Typically, contractors supervise onsite construction work. Stateside planners draw up the blueprints, while local men and women do most of the heavy lifting. Such top-down management is usually a good way to run any project, construction or otherwise. And, local workers earn paychecks which stabilize the local economy.


Nevertheless, there are some security concerns, as well, especially in areas where militants are at least somewhat active. A few cameras and a “Keep Out” sign are inadequate to protect construction projects, and more importantly construction workers, in places like Southwest Asia. Therefore, armed contractors must stay behind when most others have left.


Injury Compensation Available


Contractors in both active and passive war zones face similar injury risks. Falls are the most common construction injuries, and combat-related incidents are the most common injuries in active war zones. 

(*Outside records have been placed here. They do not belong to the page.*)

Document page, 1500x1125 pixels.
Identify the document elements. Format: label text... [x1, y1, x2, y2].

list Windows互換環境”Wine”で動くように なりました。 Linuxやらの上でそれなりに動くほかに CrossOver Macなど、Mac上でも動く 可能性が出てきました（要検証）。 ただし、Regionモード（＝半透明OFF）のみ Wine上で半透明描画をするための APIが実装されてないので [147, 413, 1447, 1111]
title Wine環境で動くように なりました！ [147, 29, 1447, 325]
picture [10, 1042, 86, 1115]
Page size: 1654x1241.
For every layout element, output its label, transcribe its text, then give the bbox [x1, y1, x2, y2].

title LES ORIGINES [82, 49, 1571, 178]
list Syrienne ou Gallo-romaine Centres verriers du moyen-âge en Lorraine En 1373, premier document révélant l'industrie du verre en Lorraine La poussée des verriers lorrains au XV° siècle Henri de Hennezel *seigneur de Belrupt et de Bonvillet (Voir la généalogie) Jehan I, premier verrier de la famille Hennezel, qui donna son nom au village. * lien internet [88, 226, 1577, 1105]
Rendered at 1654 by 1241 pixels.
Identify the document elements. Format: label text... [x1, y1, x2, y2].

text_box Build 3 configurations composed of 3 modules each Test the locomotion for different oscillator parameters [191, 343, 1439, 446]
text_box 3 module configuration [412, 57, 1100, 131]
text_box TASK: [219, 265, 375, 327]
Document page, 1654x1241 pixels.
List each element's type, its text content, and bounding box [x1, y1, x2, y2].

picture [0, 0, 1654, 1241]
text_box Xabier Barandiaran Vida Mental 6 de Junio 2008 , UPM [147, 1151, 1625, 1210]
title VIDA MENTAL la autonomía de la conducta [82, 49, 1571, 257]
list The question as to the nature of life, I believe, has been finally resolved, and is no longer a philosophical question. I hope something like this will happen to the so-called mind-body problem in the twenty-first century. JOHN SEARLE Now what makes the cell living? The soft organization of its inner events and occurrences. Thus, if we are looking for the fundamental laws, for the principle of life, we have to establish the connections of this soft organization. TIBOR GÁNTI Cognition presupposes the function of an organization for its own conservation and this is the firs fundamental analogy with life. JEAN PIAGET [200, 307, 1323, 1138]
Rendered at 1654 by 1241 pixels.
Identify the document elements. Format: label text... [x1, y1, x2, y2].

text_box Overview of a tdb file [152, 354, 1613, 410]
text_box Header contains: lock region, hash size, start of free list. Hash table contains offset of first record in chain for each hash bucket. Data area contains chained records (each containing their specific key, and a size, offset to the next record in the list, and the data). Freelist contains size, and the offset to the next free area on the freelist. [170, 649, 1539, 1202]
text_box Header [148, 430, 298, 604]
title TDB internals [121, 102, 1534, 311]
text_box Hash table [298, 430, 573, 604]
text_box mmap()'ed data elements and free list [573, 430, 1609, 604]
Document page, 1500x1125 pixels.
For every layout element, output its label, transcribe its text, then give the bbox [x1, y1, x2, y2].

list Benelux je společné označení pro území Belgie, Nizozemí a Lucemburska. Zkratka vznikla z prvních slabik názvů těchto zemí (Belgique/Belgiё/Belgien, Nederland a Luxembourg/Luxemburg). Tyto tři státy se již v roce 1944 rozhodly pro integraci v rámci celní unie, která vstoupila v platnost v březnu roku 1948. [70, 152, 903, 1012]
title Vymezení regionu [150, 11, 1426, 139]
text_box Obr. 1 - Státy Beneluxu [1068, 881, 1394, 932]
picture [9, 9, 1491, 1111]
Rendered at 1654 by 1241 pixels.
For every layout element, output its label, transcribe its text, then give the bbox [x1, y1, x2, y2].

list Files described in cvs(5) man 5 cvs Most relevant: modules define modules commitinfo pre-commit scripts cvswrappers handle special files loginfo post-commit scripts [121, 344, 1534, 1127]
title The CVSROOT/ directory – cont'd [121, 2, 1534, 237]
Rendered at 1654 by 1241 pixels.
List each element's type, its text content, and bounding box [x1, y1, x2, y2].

Both injuries often cause severe broken bones and head injuries. These wounds are impossible to effectively treat at field hospitals which, in many cases, are little more than first-aid centers. 


So, these victims must be evacuated to large medical facilities. Frequently, these facilities are in Europe or a Persian Gulf country, like Kuwait or Saudi Arabia. Transportation to such a facility could cost tens of thousands of dollars. When victims reach these hospitals, their injuries are usually more advanced and more difficult to deal with. So, medical costs keep ratcheting up.


A Defense Base Act insurance company is legally responsible for all these charges, as well as any other reasonably necessary medical expenses. This category includes things like medical devices, prescription drugs, and physical therapy. So, in most cases, injured private military contractors end up paying nothing out of pocket for medical care. As a bonus, most victims can choose their own doctors. So, they get the treatment they need, as opposed to the treatment an insurance company adjuster is willing to pay for.


The “reasonably necessary” provision is often controversial. Frequently, insurance company lawyers challenge cutting-edge medical procedures, such as treating PTSD victims with MDMA (ecstasy) as unnecessary or unreasonable. So, an attorney must advocate for victims in these situations, to ensure that these bills get paid.